Kata Bahlil, arahan Prabowo ini harus benar-benar dijalankan seluruh perusahaan tambang yang sudah IUPK sesuai dengan aturan.
“Arahan Bapak Presiden harus betul-betul dijalankan sesuai dengan aturan,” ucap Bahlil
Apabila masih ada perusahaan IUPK yang tidak menjalankan hilirisasi, maka pemerintah akan mengambil langkah terukur sesuai aturan yang berlaku.
“Dan kalau ada yang tidak menjalankan sesuai dengan aturan, segera dilakukan langkah-langkah yang terukur untuk kemudian bisa menjalankan sesuai dengan pasal 33 UU 1945,” imbuh dia.
Bahlil mengatakan sudah ada tujuh perusahaan yang telah beralih kontrak menjadi IUPK, yakni Adaro Indonesia, Arutmin Indonesia, Berau Coal, Kideco Jaya Agung, Kaltim Prima Coal, Indominco Mandiri, Tanito Harum, Kendilo Coal Indonesia, dan Multi Harapan Utama.
Selain masalah hilirisasi, Bahlil juga melaporkan berbagai persoalan kepada Prabowo.

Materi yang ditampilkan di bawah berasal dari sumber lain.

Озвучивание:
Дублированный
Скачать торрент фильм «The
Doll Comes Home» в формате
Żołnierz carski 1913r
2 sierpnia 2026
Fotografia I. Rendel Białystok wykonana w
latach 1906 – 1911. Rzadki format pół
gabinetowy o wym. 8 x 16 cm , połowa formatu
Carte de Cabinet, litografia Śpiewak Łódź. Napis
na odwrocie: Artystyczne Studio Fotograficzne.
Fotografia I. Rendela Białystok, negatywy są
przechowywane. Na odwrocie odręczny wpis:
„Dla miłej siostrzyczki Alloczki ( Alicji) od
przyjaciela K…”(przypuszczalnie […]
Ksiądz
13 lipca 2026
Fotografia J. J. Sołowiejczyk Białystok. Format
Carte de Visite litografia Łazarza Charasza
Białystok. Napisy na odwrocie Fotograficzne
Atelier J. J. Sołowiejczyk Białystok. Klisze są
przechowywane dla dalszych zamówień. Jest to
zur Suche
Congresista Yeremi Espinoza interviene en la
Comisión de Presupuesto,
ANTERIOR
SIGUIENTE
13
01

Persoalan pertama ialah pemadaman listrik bergilir di Kalimantan Selatan dan Kalimantan Tengah yang diminta oleh Prabowo untuk segera diselesaikan.
Persoalan kedua adalah harga BBM, di mana Prabowo juga meminta Bahlil tidak menaikkan harga BBM bersubsidi meski harga minyak dunia bergejolak.

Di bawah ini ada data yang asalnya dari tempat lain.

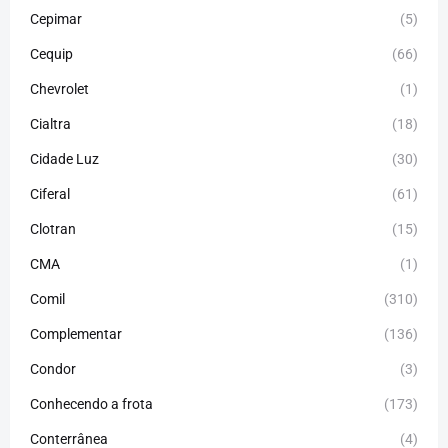
Cepimar
(5)
Cequip
(66)
Chevrolet
(1)
Cialtra
(18)
Cidade Luz
(30)
Ciferal
(61)
Clotran
(15)
CMA
(1)
Comil
(310)
Complementar
(136)
Condor
(3)
Conhecendo a frota
(173)
Conterrânea
(4)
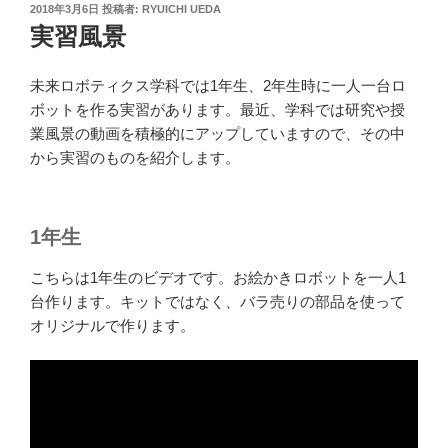
投
2018年3月6日
投稿者:
RYUICHI UEDA
稿
実習風景
日:
未来ロボティクス学科では1年生、2年生時に一人一台ロ
ボットを作る実習があります。最近、学科では研究や授
業風景の動画を積極的にアップしていますので、その中
から実習のものを紹介します。
1年生
こちらは1年生のビデオです。お絵かきロボットを一人1
台作ります。キットではなく、バラ売りの部品を使って
オリジナルで作ります。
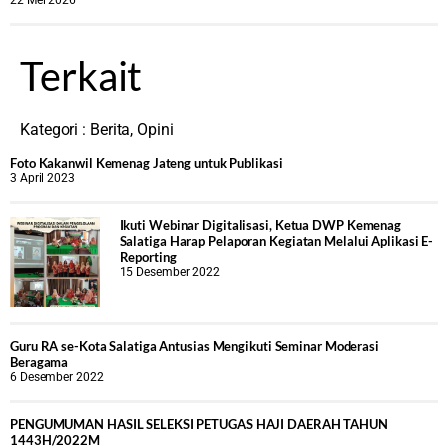
22 Mei 2026
Terkait
Kategori :
Berita
,
Opini
Foto Kakanwil Kemenag Jateng untuk Publikasi
3 April 2023
Ikuti Webinar Digitalisasi, Ketua DWP Kemenag
Salatiga Harap Pelaporan Kegiatan Melalui Aplikasi E-
Reporting
15 Desember 2022
Guru RA se-Kota Salatiga Antusias Mengikuti Seminar Moderasi
Beragama
6 Desember 2022
PENGUMUMAN HASIL SELEKSI PETUGAS HAJI DAERAH TAHUN
1443H/2022M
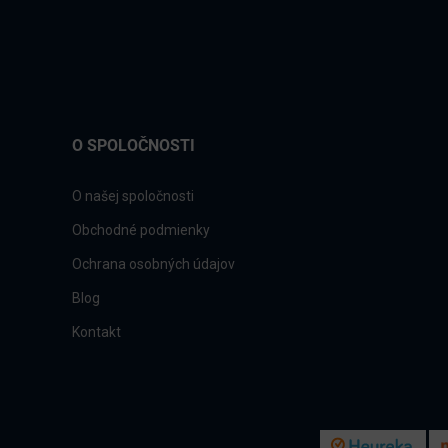
O SPOLOČNOSTI
O našej spoločnosti
Obchodné podmienky
Ochrana osobných údajov
Blog
Kontakt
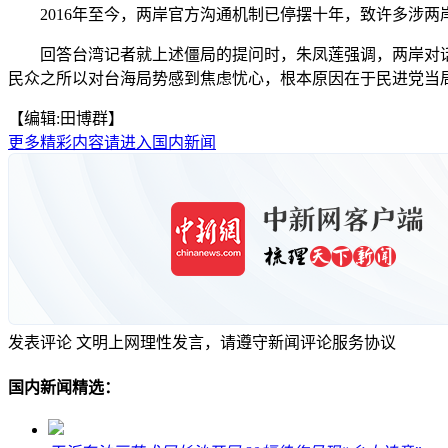
2016年至今，两岸官方沟通机制已停摆十年，致许多涉两
回答台湾记者就上述僵局的提问时，朱凤莲强调，两岸对话沟
民众之所以对台海局势感到焦虑忧心，根本原因在于民进党当局顽
【编辑:田博群】
更多精彩内容请进入国内新闻
发表评论
文明上网理性发言，请遵守新闻评论服务协议
国内新闻精选：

Prabowo juga meminta Bahlil segera menyesuaikan harga BBM nonsubsidi ketika harga minyak mentah Indonesia (Indonesia Crude Price/ICP) turun.
“Kalau memang harga ICP dunia turun, kita yang non-subsidinya juga dipertimbangkan untuk disesuaikan dengan harga pasar. Kalau turun, ya turun, jangan dinaikkan,” katanya lagi.